The fight from the Magic is certainly exemplified by the effort the team gave when it was at its lowest.
It came from Mo Bamba, stepping in for Wendell Carter who was out with a plantar fascia strain that has been bothering him for weeks, and from Jalen Suggs. Unironically those were the two involved in the main fight of this game. Energy always takes a bit of edge.
Suggs’ defensive energy was especially apparent. He finished the game with three steals. This followed a game where he had a career-high five steals.
The steals Suggs came up with were simply incredible and his energy became disruptive in that second quarter.
The biggest highlight of the night came when Jalen Suggs smothered Jaylen Nowell, knocking the ball away seemingly without using his hands to ignite a fast break that ended with Suggs throwing a lob to Cole Anthony for a windmill alley-oop.
The second of his steals came when he just ripped the ball from D’Angelo Russell. The Magic turned it over on the ensuing fast break but Suggs was able to track back and steal the ball back, diving out of bounds to rescue the possession.
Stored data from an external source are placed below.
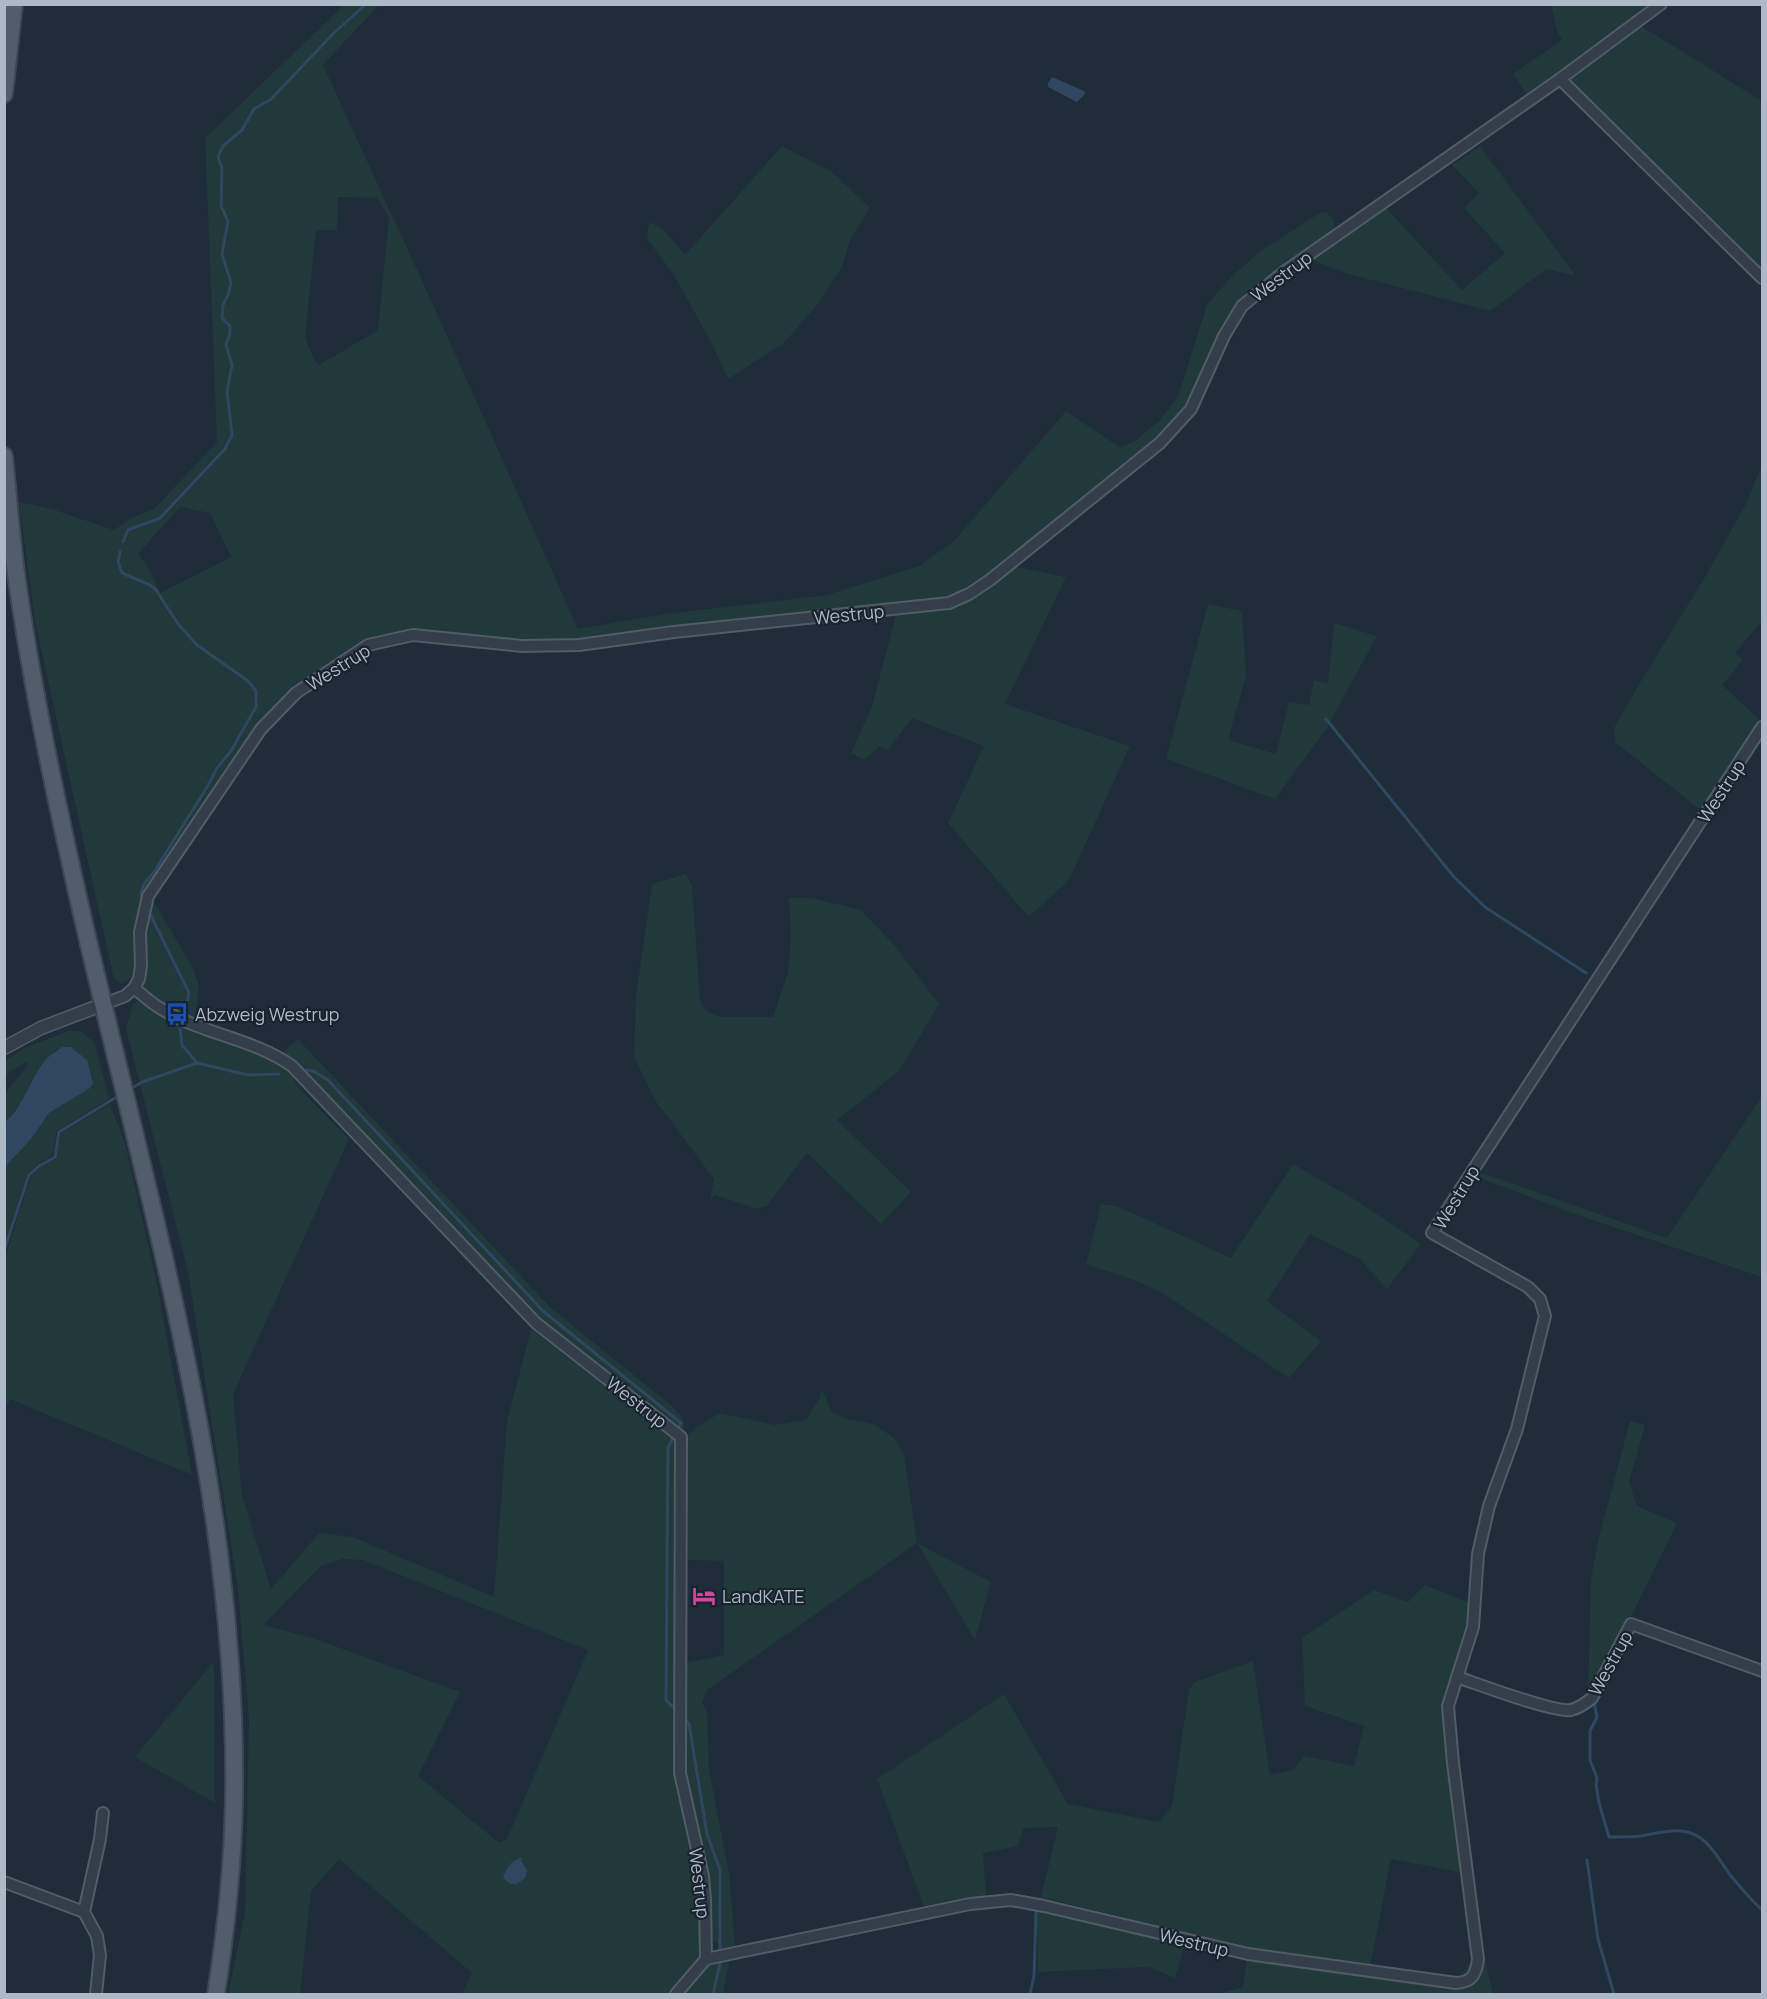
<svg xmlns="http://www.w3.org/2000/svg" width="1767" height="1999" font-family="Manrope,sans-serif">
  <rect width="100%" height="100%" fill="#1f2c39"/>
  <g fill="#21393a" fill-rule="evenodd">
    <path d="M344,5H379L323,65L436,311L578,629L665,614L827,595L919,566L955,540L1066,411L1121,448L1136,440L1160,420L1178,396L1207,305L1230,278L1259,252L1321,212L1327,213L1334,220L1336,232L1240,305L1189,409L1159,441L1012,558L943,601L581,643H522L412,632L365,643L293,690L146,895L138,966L131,978L122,984L114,979L35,622L19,502L52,509L114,530L131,518L154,509L217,442L205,138ZM338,197L377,198L389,217L378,330L319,365L315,361L305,338L316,230H337ZM180,507L210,513L231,557L160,593L150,570L138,554Z"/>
    <polygon points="1551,5 1655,5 1528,97 1513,74 1562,40 1557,31"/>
    <polygon points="1641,26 1762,101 1762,271 1566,82"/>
    <polygon points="782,146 832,172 870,208 851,238 842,267 818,304 784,343 728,379 712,344 674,275 647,239 649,222 662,228 685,255"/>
    <polygon points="1480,146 1576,276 1546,269 1490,311 1349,274 1309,259 1386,208 1462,290 1505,253 1464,208 1479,193 1452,165"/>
    <polygon points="1762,464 1762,621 1735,653 1743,660 1722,685 1762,722 1762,725 1703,812 1615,742 1614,728 1635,691 1705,577 1746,504"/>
    <polygon points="1014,566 1066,577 1005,704 1130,746 1069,880 1029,917 948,823 984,746 912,718 888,750 879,747 864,760 851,753 872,706 896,615 945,611 992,582"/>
    <polygon points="1208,604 1242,611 1246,676 1228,740 1276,754 1289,702 1309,705 1314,680 1328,683 1334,623 1377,636 1327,728 1275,799 1166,759"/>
    <polygon points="686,874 692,886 700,1000 705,1009 719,1017 773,1017 788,972 791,936 789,898 812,898 861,910 896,947 939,1004 899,1071 837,1120 911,1192 881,1224 807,1153 767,1206 757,1209 715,1195 710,1200 714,1179 655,1100 634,1057 636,995 652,884"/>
    <path d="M151,897L192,966L199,985L195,1020C179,1013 158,1007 147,993C135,978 147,916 151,897Z"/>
    <path d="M142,998L271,1056L289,1070L298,1087L349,1139L233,1394L242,1495L271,1589L319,1533L353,1537L494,1597L507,1421L531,1329L675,1441V1715L677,1772L702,1900L701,1949L697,1962L672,1994H462L472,1973L339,1859L311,1891L300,1994H228L245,1912L249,1720L238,1589L188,1272L126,1029L133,1004ZM342,1559L363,1560L588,1650L507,1839L499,1843L418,1776L460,1692L313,1638L263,1625L321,1566Z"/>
    <path d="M68,1031H80L95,1043L109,1099L57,1131L53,1155L38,1164L28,1173L5,1243V1167L31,1139L49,1113L79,1094L93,1079C88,1072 89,1064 84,1058C81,1055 74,1048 69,1047C44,1040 22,1114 5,1121V1091L8,1090L28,1065L26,1062L5,1075V1061L24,1048Z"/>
    <polygon points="298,1039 551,1308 672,1406 682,1417 685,1426 680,1433 536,1322 281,1054"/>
    <polygon points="1762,1096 1762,1277 1583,1217 1477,1177 1480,1172 1667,1238"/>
    <polygon points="110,1104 125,1143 157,1284 192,1475 10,1399 5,1410 5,1257 31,1176 40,1167 56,1158 61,1133"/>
    <polygon points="1293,1164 1359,1202 1421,1244 1387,1289 1360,1259 1310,1234 1267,1301 1321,1341 1289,1378 1163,1293 1134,1280 1086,1264 1101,1204 1117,1206 1231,1258"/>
    <polygon points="821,1390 825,1395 831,1412 847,1419 874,1424 894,1438 904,1454 917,1543 991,1582 975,1640 917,1543 707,1690 702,1703 707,1711 709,1769 729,1873 735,1946 723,1948 711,1939 711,1903 685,1771 683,1713 686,1663 724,1655 724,1561 688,1560 687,1437 698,1426 720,1413 775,1425 806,1420 820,1397"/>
    <polygon points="1630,1421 1645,1425 1629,1482 1637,1506 1677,1523 1627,1625 1588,1694 1591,1578 1599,1537"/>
    <polygon points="1425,1585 1473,1604 1445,1706 1464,1873 1391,1859 1370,1967 1453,1981 1465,1970 1474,1957 1481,1973 1481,1959 1485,1959 1493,1994 1484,1994 1484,1991 1483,1994 1218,1994 1243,1987 1247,1958 1292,1966 1298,1956 1251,1949 1041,1897 1058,1827 1023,1828 1018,1846 983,1853 986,1895 924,1907 877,1779 1004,1694 1068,1804 1159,1822 1172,1806 1189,1689 1195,1682 1253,1661 1270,1775 1293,1770 1304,1756 1354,1766 1364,1726 1305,1706 1302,1638 1374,1590 1408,1602"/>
    <polygon points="214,1661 215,1803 135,1757"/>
    <polygon points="1036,1911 1185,1944 1175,1978 1148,1967 1038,1972"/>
    <polygon points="730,1958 723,1994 683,1994 708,1965"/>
  </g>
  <g fill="#2f4760">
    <polygon points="1052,77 1084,91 1085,94 1077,102 1048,87 1048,83"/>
    <path d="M62,1047H71L87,1060L93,1083L90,1088L49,1113L31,1139L5,1167V1121C19,1115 34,1071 47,1058C52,1054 57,1050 62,1047Z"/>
    <path d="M522,1858L521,1861L527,1870L525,1878L517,1884H510L503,1878C506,1868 511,1860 522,1858Z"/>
  </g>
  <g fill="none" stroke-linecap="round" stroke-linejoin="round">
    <g stroke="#2f4760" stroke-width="3">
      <polyline points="123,542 128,530 160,518 225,449 232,435 227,391 232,365 226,344 230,334 230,326 222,318 223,305 228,295 231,283 222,254 228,221 221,206 222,168 218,157 223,146 242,130 254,109 270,100 334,33 366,4"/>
      <path d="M120,552L118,562L122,573L150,585L156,590L178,624L197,645L248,681L256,691V707L244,728L231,751L217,768L207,787L154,872C146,881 140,887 141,898"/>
      <polyline points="1326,719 1454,877 1485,907 1586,973"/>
      <polyline points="150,914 189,993 185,1013"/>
      <polyline points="180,1029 182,1045 197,1063"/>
      <polyline points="307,1070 313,1071 328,1080 543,1311 681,1423 676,1431"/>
      <polyline points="129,1090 142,1082 197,1063 248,1075 279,1074"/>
      <polyline points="4,1251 29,1175 39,1166 55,1157 59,1132 120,1095"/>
      <polyline points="674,1435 668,1448 666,1700 677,1711"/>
      <path d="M1594,1702L1597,1717L1590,1731V1760L1597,1778L1596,1785L1599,1803L1609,1837C1619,1837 1630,1837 1641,1836C1655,1834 1668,1829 1682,1831C1708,1834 1717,1858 1731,1876C1741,1888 1751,1900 1762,1910"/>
      <polyline points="683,1718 689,1724 707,1834 720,1870 720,1949"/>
      <polyline points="1587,1860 1598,1939 1614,1994"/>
      <polyline points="713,1994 720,1964"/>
      <polyline points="1030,1994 1034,1976 1036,1911"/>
    </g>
    <g stroke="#505c67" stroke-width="14">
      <g id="minor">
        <polyline points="1560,79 1762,278"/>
        <path d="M134,988C143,995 151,1003 160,1008C201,1034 252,1038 292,1066L536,1323L681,1437L680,1773L703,1876L705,1900L706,1959"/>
        <polyline points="104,1004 125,996 134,988 139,979 141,966 140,932 148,896 261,729 296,693 368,645 413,635 522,646 579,645 674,632 949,603 969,594 990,580 1160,443 1191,409 1224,336 1242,306 1284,272 1560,79 1661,4"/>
        <path d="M1457,1677C1478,1684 1554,1713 1571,1710C1579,1708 1586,1703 1592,1698L1631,1624L1762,1671"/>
        <polyline points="4,1882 84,1912"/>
        <path d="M706,1959L970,1904L1011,1900L1044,1906L1248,1954L1456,1983C1472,1982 1476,1975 1478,1959L1453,1763L1448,1706L1473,1627L1478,1554L1489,1506L1517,1429L1545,1316L1540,1299L1528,1287L1432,1233L1762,727"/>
        <polyline points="96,1994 100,1955 97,1936 84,1912 100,1839 103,1813"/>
        <polyline points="676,1994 706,1959"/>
      </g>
    </g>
    <g stroke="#505c67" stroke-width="15">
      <polyline id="tertiary" points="4,1048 41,1028 104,1004"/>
    </g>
    <g stroke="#3c4753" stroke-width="20">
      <g id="primary">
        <polyline points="4,94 14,4"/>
        <path d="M4,456C8,495 11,535 16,573C31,682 54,790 78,897C145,1194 239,1491 234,1799C233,1865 226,1930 216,1994"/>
      </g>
    </g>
    <use href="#minor" stroke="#333e49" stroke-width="10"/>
    <use href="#tertiary" stroke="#333e49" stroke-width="12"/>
    <use href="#primary" stroke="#505d6a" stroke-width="16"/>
  </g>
  <defs>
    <g id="bus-bare" transform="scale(1.8)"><path d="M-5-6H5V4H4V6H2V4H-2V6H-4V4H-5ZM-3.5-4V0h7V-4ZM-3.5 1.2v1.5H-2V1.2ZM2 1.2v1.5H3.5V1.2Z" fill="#1a4fb4" stroke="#18232e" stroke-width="2.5" paint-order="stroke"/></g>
    <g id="hotel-bare" transform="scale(1.8)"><path d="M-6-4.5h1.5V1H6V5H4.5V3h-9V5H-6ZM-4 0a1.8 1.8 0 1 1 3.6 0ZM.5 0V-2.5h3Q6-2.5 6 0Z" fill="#d1479c" stroke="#18232e" stroke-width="2.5" paint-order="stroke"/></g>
  </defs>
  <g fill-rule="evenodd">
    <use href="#bus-bare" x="177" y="1014"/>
    <use href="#hotel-bare" x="704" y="1596"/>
  </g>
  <g text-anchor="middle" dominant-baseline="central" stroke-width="4.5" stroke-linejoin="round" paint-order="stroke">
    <g font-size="18" fill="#adb9c6" stroke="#18232e">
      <text transform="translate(1281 276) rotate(-37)">Westrup</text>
      <text transform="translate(849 614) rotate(-6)">Westrup</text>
      <text transform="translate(338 667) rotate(-32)">Westrup</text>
      <text transform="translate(1721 791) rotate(-57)">Westrup</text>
      <text transform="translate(1456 1197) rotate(-59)">Westrup</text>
      <text transform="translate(637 1402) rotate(38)">Westrup</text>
      <text transform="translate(1610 1663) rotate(-61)">Westrup</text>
      <text transform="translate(700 1883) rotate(83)">Westrup</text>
      <text transform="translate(1194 1942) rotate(13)">Westrup</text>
    </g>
    <g font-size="18" fill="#adb9c6" stroke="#18232e" text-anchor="start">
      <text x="195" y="1014">Abzweig Westrup</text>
      <text x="722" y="1596">LandKATE</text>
    </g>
  </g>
  <rect width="1767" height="1999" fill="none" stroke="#adb9c6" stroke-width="12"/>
</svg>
"“It’s special,” coach Jamahl Mosley said after Friday’s win. “He has a talent. He has a gift to be able to defend the right way, to get into the basketball and navigate through screens. His activity and his anticipation is really something special. He has a tremendous gift defensively.”"
This is just infectious energy.
Suggs has had his struggles early in his career, especially on offense. But in the last few weeks, it has clicked for him to focus almost solely on his defense. And that has turned him into a chaos agent. He creates possessions with his defensive IQ and smarts.
That energy spreads elsewhere.
It spreads to Anthony and sparks his offense. He scored 20 points in the win Friday. He has been on a tear lately averaging 14.4 points per game and shooting 54.2 percent from the floor in his last nine games. The duo of Anthony and Suggs have an on-court net rating of +8.6 points per 100 possessions with a defensive rating of 106.0 points allowed per 100 possessions.
That is a killer rating and surprising considering some of Anthony’s noted defensive shortcomings. But that is the kind of fight that spreads throughout a team. One player can indeed be that spark.
Moe Wagner has been needling opponents for years, but he is also a smart player who knows how to use his footwork and fakes to keep defenses off balance. He has been making a living at the line as much as anywhere else, averaging 18.5 points per game and 7.3 free throw attempts per game in his last four games.
Everything is clicking in new ways. And the Magic never seem out of it, able to lift each other up when the game calls for it. And have each other’s back in any situation.
"“I think that second unit, obviously now with everybody being back healthy, needed a while to figure itself out,” Moe Wagner said after Friday’s win. “We’ve embraced the randomness and unpredictability of it, playing off each other and staying calm through the chaos with that group. Obviously, everybody can hoop on this team. It’s not a matter of are we able to do that. It’s more if we and how we stick together when things don’t go our way.”"
This is the edge the Magic have to live with to fight and scratch and claw. This is how a team can overcome a poor shooting night or a bad scoring game from their top two stars.
That is how a team fights and that is how a team grows defensively. That is what this Magic team is doing.
The Magic’s actual physical fight was a manifestation of how confident this team is and how they are getting under the skin of opponents because they are not rolling over.
This is a team that is learning how to win these fights more.